Pergantian Kepala Daerah dan Wakil Kepala Daerah

1.    Mekanisme Penggantian Kepala Daerah dan/atau Wakil Kepala Daerah.
Apabila kepala daerah diberhentikan sementara karena didakwa melakukan tindak pidana korupsi, maka wakil kepala daerah melaksanakan tugas dan kewenangan kepala daerah sampai dengan adanya putusan pengadilan yang telah memperoleh kekuatan hukum tetap. Namun, apabila gubernur diberhentikan sementara dan tidak ada wakil gubernur, Presiden menetapkan penjabat gubernur atas usul Menteri, Sedangkan apabila bupati/wali kota diberhentikan sementara dan tidak ada wakil bupati/wakil wali kota, Menteri menetapkan penjabat bupati/wali kota atas usul gubernur sebagai wakil Pemerintah Pusat.

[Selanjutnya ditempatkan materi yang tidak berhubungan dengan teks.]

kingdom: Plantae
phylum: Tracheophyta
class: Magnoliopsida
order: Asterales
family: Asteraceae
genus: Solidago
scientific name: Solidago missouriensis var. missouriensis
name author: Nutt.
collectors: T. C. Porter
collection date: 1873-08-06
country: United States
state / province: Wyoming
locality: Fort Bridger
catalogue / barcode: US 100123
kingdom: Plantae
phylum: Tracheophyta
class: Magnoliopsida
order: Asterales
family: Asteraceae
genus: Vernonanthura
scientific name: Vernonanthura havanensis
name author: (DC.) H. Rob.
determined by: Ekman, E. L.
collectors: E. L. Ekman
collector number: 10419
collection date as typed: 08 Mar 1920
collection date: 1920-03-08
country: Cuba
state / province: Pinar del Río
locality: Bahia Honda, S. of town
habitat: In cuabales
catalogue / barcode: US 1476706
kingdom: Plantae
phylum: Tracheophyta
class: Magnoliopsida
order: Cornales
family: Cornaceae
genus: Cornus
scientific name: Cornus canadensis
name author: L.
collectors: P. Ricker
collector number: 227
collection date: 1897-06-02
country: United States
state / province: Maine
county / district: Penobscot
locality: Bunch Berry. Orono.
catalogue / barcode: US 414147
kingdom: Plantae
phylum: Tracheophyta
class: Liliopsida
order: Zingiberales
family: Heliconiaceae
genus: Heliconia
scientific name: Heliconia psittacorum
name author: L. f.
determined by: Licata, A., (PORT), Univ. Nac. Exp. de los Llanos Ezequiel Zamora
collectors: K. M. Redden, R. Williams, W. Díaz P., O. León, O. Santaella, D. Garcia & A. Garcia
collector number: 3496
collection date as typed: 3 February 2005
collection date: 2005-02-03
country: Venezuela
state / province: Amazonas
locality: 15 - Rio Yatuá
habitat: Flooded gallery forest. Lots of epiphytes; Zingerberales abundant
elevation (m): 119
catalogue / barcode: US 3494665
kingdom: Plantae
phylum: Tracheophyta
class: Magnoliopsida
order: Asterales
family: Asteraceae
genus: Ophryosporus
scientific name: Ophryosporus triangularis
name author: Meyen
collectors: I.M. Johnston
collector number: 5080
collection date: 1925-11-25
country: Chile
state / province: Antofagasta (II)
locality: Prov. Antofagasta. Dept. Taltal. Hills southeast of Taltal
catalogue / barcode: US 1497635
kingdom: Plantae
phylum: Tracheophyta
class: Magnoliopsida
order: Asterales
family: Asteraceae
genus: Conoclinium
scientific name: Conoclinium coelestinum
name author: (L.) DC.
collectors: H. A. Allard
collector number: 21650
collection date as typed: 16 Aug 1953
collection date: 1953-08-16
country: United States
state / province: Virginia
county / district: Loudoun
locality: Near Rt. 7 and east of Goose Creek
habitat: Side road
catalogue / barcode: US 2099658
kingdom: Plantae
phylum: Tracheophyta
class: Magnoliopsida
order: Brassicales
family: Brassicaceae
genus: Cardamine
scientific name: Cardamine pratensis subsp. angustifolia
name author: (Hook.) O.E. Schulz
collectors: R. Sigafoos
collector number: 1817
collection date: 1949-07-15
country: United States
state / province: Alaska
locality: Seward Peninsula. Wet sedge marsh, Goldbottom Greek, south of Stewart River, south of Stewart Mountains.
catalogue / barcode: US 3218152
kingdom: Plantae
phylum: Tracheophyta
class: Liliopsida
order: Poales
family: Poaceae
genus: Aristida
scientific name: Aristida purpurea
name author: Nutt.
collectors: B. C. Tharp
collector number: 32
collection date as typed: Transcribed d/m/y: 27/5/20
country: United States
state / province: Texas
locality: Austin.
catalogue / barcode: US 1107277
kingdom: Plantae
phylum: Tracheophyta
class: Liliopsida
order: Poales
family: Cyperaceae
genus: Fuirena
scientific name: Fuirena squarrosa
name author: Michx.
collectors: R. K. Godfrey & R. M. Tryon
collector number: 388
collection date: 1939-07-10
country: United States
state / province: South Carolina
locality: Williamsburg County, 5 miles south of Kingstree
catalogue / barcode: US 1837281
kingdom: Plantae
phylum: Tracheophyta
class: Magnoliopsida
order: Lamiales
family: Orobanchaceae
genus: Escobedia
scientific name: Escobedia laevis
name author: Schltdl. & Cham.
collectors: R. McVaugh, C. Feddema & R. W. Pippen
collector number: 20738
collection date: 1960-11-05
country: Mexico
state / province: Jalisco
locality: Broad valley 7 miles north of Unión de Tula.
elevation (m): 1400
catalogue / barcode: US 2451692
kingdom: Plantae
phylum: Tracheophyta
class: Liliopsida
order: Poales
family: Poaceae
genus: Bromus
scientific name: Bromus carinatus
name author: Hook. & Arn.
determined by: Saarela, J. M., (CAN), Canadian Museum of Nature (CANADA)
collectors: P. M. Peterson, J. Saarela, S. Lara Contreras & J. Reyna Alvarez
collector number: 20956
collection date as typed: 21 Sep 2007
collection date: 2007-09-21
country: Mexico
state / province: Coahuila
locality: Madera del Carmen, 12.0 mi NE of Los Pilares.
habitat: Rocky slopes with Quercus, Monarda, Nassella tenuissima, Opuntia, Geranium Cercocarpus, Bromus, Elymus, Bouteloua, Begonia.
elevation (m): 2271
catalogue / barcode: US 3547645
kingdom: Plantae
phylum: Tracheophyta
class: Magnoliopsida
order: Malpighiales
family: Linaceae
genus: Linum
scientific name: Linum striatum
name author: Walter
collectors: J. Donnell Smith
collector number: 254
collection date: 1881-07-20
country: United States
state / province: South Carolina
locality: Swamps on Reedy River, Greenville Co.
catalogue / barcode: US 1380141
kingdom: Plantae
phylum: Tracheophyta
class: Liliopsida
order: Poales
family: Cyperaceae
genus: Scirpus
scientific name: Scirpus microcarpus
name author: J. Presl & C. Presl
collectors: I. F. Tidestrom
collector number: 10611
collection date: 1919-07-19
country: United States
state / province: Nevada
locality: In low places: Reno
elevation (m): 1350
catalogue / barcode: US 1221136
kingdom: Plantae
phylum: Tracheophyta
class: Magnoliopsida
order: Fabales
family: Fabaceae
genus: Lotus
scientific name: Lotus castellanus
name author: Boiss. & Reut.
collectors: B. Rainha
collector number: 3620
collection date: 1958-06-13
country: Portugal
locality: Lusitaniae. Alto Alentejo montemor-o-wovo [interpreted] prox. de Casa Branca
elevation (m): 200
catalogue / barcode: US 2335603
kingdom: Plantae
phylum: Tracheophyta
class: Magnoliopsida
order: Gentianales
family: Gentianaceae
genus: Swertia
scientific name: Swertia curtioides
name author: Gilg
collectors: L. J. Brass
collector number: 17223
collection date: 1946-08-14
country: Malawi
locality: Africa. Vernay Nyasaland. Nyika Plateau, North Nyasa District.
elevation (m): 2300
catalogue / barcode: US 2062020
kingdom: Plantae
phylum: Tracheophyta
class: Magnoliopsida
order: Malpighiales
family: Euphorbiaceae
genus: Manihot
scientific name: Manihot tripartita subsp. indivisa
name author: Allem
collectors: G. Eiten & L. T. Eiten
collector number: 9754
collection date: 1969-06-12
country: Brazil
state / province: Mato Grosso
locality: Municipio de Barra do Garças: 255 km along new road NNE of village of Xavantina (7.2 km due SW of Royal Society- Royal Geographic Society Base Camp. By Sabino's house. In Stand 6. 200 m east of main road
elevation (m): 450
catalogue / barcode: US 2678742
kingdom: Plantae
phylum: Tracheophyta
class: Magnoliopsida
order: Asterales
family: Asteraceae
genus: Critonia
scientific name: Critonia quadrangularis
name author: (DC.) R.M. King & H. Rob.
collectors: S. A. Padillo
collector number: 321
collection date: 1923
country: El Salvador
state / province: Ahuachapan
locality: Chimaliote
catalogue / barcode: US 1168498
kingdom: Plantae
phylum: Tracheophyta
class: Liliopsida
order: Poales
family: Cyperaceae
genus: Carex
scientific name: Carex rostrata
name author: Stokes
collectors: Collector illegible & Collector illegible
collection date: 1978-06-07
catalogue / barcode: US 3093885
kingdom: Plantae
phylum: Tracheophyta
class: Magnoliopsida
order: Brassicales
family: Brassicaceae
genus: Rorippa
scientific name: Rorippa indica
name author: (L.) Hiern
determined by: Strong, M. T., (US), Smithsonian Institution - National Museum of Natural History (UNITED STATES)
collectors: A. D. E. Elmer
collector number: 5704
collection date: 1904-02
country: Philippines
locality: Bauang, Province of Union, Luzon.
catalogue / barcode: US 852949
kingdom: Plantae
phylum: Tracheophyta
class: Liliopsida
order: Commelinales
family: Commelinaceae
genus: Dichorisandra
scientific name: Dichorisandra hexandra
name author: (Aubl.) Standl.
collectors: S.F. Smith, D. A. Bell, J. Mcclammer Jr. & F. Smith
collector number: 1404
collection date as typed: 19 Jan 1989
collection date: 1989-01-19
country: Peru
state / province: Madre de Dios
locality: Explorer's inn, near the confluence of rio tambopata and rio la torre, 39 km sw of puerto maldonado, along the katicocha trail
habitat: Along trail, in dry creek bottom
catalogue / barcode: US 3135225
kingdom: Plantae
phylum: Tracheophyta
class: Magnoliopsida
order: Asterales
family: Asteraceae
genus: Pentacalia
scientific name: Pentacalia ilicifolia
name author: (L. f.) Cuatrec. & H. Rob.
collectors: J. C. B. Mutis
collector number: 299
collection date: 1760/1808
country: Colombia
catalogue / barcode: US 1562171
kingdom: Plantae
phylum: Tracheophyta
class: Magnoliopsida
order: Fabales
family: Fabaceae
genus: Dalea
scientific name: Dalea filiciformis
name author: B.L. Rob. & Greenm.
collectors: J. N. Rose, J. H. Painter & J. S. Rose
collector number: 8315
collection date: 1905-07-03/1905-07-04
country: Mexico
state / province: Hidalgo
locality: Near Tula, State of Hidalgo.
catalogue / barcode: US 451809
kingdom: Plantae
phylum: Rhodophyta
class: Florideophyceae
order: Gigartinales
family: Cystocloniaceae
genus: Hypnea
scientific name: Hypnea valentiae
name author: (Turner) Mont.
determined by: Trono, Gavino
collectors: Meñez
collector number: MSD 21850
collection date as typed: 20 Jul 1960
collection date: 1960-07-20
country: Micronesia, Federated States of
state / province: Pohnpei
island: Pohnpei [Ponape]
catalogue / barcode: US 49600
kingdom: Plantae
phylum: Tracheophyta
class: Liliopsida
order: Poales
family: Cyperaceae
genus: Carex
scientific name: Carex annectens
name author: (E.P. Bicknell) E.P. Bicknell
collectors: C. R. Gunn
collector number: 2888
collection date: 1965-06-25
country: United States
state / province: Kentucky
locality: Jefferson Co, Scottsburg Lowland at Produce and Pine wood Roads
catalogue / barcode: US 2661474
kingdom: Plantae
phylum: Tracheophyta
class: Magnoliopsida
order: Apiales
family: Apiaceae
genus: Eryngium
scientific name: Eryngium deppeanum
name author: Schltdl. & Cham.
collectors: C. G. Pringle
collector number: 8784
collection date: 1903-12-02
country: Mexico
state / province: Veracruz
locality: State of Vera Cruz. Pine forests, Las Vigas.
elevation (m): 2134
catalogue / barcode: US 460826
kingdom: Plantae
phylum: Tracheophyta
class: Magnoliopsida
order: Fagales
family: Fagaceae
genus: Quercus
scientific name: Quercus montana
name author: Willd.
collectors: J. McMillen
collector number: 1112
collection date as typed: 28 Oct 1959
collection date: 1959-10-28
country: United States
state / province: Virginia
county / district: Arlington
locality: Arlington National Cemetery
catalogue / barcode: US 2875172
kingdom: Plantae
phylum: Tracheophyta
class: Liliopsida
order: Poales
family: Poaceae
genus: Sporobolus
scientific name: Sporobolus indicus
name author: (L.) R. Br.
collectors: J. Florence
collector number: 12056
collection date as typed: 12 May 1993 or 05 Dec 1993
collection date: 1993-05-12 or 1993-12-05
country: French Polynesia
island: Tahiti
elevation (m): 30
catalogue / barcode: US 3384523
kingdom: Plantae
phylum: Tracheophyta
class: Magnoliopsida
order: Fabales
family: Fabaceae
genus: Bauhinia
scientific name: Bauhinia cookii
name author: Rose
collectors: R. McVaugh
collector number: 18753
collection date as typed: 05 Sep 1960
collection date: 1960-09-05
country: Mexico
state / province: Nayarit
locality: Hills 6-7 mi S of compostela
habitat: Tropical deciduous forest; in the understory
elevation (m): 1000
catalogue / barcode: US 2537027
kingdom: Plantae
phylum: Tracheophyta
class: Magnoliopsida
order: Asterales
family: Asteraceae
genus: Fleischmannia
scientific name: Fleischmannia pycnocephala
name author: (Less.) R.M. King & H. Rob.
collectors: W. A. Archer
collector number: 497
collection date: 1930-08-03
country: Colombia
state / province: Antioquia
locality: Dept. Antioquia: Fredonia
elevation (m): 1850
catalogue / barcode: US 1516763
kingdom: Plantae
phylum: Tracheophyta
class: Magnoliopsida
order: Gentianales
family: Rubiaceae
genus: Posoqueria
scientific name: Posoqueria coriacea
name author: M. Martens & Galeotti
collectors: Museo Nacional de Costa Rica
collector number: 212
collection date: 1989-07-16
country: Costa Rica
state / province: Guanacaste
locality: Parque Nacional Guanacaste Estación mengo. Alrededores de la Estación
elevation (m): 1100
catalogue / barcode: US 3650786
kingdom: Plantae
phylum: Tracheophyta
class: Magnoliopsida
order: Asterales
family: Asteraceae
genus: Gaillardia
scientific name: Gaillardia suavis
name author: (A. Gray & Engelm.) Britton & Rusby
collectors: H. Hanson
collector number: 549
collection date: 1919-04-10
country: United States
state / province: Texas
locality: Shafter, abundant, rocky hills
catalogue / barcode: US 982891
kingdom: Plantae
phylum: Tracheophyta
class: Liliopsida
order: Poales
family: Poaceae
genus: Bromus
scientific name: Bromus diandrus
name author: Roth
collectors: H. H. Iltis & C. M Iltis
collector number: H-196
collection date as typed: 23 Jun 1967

Apabila kepala daerah dan/atau wakil kepala daerah diberhentikan sementara, Presiden menetapkan penjabat gubernur atas usul Menteri dan Menteri menetapkan penjabat bupati/wali kota atas usul gubernur sebagai wakil Pemerintah Pusat sampai dengan adanya putusan pengadilan yang telah memperoleh kekuatan hukum tetap.
Sedangkan jika diberhentikan karena terbukti melakukan tindak pidana korupsi berdasarkan putusan pengadilan yang berkekuatan hukum tetap, maka mekanisme penggantiannya sama dengan penggantian kepala daerah yang meninggal dunia atau berhalangan tetap yang telah dijelaskan di atas.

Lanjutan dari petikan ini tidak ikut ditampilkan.